Kevin Shawcross

Personal information
- Nationality: Australian
- Born: 3 December 1948 Lithgow, New South Wales, Australia
- Died: 3 June 1987 (aged 38)

Sport
- Highest ranking: 13 (April 1980)

Medal record
Men's squash
Representing Australia
World Amateur Championship
| Gold medal – first place | 1976 Wembley | Singles |
World Team Championships
| Bronze medal – third place | 1976 England | Team |
British Amateur Championships
| Gold medal – first place | 1975/1976 | singles |

= Kevin Shawcross =

Australian squash player

Kevin Shawcross (3 December 1948 – 3 June 1987) was an Australian professional squash player who was the 1976 world amateur champion and won a world team bronze medal.

== Career ==
Born in Lithgow, New South Wales, Shawcross was a world's top 15 player.
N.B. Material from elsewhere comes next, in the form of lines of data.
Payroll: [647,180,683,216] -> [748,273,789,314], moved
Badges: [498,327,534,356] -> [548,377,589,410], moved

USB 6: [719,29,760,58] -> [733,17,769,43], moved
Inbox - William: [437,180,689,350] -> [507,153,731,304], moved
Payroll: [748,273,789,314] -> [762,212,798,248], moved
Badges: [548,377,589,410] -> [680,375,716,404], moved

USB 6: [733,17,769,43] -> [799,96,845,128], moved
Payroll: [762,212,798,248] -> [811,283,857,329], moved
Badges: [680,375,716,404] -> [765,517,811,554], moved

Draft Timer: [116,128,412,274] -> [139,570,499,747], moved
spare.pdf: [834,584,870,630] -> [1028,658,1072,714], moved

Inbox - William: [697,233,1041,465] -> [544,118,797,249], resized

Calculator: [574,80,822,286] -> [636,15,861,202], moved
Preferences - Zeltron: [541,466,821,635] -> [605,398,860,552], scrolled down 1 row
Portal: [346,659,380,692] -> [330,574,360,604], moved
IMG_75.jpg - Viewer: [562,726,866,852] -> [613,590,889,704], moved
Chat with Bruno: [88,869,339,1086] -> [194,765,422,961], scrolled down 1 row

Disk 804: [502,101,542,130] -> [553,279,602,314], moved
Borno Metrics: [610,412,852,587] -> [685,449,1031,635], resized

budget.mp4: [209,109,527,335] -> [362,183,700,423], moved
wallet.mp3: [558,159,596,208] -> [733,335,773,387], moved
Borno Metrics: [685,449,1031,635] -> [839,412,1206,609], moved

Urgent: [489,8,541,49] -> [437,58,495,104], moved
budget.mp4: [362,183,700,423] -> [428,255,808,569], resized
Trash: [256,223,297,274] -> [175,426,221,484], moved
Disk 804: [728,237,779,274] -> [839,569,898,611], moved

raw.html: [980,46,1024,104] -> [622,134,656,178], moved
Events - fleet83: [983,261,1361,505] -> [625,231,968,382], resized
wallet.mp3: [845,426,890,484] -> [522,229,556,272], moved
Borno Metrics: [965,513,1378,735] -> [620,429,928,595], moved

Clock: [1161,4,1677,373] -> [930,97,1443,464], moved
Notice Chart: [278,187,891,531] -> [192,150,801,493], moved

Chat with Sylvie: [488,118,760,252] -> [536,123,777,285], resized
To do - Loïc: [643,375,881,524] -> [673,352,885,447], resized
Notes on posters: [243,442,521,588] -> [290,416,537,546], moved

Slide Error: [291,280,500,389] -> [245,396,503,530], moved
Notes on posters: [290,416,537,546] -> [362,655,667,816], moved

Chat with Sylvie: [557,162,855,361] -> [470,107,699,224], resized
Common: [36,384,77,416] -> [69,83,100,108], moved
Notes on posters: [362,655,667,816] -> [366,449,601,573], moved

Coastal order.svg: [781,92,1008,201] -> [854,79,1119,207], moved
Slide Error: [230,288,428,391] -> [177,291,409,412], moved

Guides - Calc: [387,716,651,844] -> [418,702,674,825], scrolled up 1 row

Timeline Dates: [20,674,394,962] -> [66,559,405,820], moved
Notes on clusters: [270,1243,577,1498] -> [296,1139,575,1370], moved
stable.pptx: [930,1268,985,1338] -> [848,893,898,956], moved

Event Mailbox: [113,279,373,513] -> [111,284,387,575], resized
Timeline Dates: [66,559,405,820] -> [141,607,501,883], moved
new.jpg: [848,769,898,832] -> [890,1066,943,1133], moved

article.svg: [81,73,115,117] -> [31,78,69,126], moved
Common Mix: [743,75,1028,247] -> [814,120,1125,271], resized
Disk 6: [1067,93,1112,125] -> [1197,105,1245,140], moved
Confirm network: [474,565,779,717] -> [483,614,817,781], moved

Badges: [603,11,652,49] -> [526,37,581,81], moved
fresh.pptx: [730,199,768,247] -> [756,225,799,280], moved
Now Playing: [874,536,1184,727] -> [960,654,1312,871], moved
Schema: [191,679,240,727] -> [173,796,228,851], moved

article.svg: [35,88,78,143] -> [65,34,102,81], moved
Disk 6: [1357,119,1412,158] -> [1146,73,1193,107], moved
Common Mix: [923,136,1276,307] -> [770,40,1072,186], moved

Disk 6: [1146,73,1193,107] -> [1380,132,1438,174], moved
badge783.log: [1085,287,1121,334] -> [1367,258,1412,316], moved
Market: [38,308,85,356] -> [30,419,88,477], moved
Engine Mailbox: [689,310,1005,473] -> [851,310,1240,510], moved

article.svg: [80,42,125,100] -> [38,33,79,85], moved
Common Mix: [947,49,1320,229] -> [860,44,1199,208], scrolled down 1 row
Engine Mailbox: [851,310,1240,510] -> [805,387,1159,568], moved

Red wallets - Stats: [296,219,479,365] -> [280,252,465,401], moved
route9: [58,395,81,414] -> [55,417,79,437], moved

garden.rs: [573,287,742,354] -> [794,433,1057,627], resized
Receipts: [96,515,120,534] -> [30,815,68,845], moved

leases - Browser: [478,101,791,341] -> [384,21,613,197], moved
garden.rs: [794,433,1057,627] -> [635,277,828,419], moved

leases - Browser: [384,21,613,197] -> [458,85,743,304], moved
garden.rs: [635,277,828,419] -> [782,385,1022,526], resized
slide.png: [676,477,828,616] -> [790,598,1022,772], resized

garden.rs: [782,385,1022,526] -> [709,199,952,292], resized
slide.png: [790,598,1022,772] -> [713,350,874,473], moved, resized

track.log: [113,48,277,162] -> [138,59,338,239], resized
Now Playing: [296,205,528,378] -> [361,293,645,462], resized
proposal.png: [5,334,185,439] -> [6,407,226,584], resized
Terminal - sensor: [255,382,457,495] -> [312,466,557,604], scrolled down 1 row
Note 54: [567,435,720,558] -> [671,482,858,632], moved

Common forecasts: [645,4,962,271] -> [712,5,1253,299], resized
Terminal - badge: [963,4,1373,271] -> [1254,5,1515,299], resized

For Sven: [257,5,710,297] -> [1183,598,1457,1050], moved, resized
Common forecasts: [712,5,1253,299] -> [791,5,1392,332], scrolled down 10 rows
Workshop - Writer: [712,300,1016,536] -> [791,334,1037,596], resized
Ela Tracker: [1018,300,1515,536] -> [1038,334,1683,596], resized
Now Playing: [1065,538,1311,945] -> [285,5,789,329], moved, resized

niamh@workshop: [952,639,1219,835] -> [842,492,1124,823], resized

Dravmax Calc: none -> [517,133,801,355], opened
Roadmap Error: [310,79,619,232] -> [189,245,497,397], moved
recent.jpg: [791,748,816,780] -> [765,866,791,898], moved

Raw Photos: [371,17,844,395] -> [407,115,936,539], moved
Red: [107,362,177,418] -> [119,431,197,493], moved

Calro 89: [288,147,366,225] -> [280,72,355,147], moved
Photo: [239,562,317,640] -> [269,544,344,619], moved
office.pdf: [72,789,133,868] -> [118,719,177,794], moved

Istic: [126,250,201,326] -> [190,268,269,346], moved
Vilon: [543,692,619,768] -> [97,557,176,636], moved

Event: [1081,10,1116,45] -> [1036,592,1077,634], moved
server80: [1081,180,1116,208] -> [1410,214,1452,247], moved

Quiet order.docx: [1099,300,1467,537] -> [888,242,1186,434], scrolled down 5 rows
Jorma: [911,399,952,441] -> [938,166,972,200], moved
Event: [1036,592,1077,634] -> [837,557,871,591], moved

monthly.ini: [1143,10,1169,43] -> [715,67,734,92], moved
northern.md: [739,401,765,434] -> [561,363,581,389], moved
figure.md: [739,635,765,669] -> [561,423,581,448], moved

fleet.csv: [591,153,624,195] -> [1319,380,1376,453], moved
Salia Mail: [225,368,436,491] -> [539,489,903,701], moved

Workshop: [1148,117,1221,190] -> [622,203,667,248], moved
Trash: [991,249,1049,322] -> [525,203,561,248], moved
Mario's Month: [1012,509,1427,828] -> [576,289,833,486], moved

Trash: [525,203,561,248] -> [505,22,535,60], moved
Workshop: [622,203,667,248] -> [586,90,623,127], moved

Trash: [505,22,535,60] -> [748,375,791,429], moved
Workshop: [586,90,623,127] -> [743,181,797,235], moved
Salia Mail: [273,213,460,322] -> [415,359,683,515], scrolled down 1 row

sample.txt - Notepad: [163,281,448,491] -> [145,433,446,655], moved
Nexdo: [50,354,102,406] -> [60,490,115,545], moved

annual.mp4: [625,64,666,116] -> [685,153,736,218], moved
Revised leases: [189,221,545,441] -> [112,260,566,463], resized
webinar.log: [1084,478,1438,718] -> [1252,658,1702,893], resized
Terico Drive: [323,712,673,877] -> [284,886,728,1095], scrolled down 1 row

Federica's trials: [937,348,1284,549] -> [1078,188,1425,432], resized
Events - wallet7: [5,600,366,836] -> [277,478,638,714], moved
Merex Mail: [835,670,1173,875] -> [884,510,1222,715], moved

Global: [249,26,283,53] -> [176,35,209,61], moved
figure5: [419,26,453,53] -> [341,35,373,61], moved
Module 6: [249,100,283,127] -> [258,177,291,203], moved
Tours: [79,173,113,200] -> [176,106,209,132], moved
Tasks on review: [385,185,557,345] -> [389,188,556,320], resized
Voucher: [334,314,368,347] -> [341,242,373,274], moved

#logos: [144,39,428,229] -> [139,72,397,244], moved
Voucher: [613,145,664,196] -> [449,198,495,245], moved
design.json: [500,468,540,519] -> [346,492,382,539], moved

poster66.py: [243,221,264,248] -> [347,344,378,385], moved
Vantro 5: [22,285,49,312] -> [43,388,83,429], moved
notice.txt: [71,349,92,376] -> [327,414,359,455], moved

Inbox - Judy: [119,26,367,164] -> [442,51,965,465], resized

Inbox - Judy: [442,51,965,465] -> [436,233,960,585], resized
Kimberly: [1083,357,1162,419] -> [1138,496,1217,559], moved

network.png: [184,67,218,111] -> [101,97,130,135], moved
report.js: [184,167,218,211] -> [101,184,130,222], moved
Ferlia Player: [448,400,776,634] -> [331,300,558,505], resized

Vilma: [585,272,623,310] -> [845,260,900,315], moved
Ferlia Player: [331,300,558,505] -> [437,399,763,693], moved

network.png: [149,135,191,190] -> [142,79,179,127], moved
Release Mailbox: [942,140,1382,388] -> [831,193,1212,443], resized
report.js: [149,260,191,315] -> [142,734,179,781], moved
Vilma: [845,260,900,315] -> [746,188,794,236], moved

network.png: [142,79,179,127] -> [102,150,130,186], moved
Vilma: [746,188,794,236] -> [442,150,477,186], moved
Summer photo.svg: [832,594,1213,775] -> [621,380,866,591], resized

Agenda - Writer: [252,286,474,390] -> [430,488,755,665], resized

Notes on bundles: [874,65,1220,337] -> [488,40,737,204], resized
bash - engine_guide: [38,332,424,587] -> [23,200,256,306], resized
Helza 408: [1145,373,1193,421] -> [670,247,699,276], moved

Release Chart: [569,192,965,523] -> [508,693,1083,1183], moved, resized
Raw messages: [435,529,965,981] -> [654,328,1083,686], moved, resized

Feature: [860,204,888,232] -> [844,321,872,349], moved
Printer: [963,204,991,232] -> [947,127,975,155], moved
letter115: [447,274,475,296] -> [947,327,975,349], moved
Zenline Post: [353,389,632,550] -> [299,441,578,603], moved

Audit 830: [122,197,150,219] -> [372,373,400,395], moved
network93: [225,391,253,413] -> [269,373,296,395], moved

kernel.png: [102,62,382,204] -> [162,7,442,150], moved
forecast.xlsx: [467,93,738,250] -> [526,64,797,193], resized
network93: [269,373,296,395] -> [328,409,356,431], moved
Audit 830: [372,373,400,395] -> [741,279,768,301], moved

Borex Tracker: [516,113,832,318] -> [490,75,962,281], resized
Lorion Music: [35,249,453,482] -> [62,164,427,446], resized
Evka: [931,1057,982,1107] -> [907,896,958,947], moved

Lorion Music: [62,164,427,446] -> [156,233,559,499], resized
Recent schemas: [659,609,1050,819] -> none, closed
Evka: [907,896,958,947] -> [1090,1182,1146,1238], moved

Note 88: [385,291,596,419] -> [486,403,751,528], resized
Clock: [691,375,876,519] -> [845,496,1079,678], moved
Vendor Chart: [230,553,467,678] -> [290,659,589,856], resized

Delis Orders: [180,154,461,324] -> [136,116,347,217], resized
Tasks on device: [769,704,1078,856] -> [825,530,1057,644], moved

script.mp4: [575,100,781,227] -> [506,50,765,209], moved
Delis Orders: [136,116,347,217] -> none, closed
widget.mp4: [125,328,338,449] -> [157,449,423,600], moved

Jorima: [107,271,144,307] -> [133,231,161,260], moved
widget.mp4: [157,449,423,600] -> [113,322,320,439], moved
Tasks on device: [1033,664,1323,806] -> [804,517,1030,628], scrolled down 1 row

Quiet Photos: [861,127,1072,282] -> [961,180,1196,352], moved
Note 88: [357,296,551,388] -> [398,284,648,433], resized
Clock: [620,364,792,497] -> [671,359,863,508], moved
He represented Australia in the 1976 World Team Squash Championships, where he won a bronze medal.

Shawcross became the World Amateur Champion in 1976 after defeating Dave Scott from South Africa. One year previous he won both the Australian and British Amateur Championships.

He was unusual because he played weighing in at 101 kilograms (16 stone) and was 6 feet 2 inches tall. He died at the early age of 38 following a heart attack.